Lines from a data collection
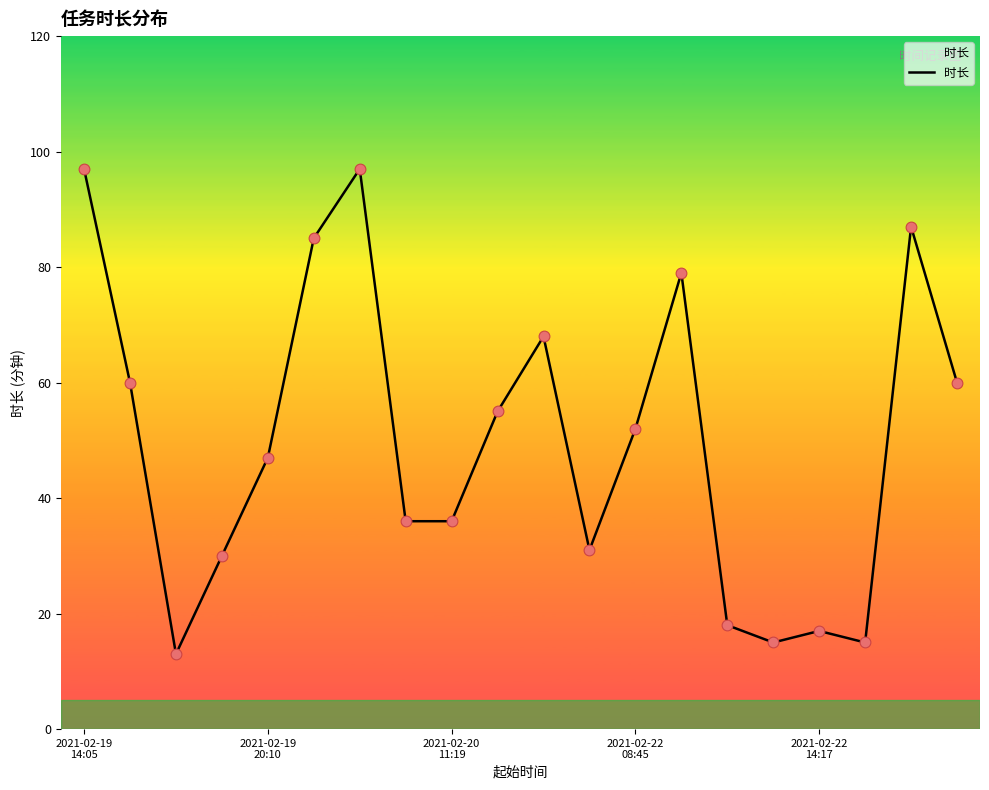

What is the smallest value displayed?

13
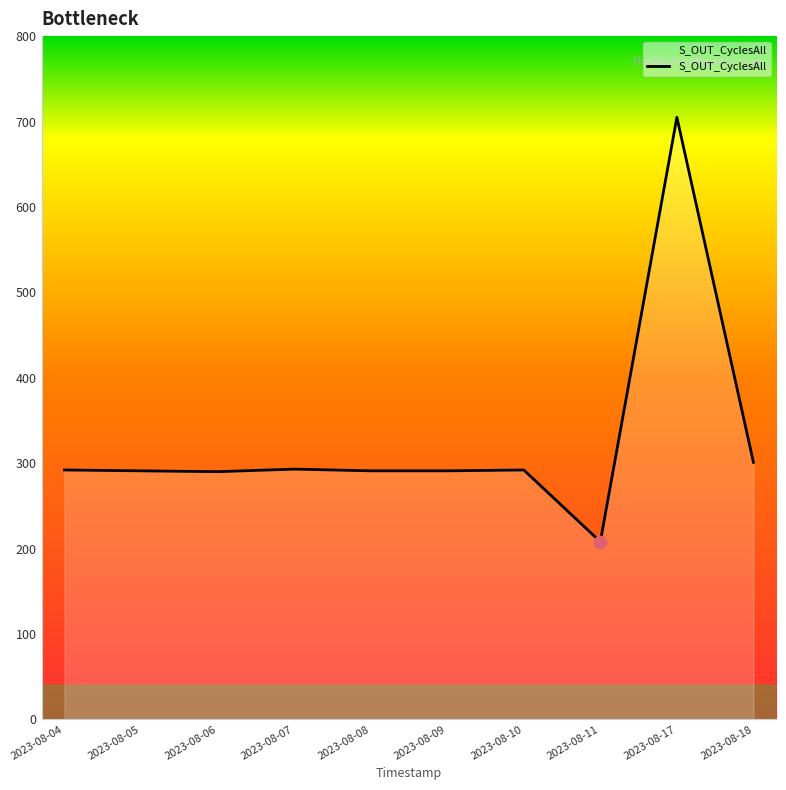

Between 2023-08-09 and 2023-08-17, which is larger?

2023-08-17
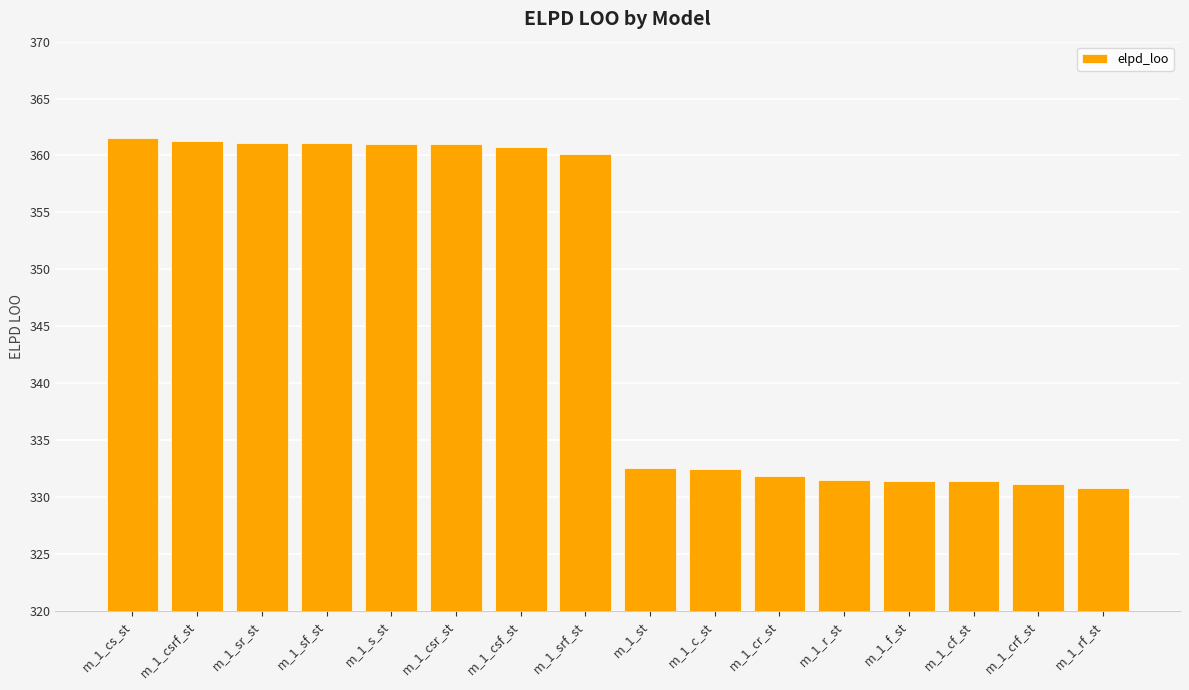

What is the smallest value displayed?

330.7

- _What this task involves_
Copy the lines above word for word, but leave out the pictures.

- _Response for this exercise_
What is the smallest value displayed?

13

Between 2023-08-09 and 2023-08-17, which is larger?

2023-08-17

What is the smallest value displayed?

330.7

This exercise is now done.